Matt Grayson, vice president of IBG Partners, which is renovating the Stono and Buzzard’s Roost marinas, said a residential component is planned as part of the newly reconfigured marina. The village concept will include about 400 slips.

IBG recently demolished the Noisy Oyster Restaurant on the property and may build condominiums or town homes at the site, along with a new marina facility including a swimming pool and other amenities.

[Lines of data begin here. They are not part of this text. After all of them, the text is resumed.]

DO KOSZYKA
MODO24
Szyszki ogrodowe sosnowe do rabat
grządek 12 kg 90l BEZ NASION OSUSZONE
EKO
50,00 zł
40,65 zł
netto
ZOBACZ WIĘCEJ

“We don’t want to be just another marina in Charleston. We want to be the best appointed, the most unique and certainly the most responsible,” Grayson said. “I think it’s our intent right now that we would file for a permit to allow live-aboards. But we’d like to educate our users on how to be responsible in the waterways. The live-aboards that were here in the past made it a very different environment. We had a lot of boaters that were not insured and boats that didn’t run and were in fact an environmental hazard.”

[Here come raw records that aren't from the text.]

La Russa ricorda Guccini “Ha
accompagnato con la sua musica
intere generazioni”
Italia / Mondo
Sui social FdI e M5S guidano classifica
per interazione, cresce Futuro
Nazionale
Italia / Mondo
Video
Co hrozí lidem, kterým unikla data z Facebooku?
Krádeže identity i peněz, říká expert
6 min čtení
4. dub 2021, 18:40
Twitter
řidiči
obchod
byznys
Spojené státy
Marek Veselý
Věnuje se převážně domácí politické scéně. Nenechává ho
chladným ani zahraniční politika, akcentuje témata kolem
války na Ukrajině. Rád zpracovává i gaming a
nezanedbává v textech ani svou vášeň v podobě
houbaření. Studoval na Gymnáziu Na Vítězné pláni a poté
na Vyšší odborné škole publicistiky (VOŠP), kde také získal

Andonia McKinney, who lives at Mariner’s Cay and will have to move soon because of the “no live-aboards” rule, said there are two issues boaters are dealing with in the area: the dockominium trend and the availability of live-aboard slips.

McKinney, who is also a homeowner but wanted to live aboard a boat while she is writing a book about the live-aboard lifestyle, said the live-aboard boaters she met at Mariner’s Cay when she moved there three years ago were mostly professionals.

“They were all amazing interesting people,” McKinney said. “There was an engineer from England, a psychiatric nurse, another educator teaching in the public school system, an attorney and an architect. It was a very close-knit community. All that community has gone.”

McKinney said she believes compliance with rules and regulations are a good idea and helps set high standards for safety and aesthetics in communities, but she feels Mariner’s Cay is making a mistake by not allowing live-aboards. McKinney also fears that the dockominium trend will price middle-class boaters out of the boating lifestyle.

“With the mandate of purchase, then those people in the middle income bracket can’t afford to pay $100,000-plus dollars for a slip to keep their small boat in, so they are not allowed to have access to the water, which I think is supposed to be public,” McKinney said. “And in Charleston, South Carolina, I think that is a terrible thing. This, after all, is a port city.”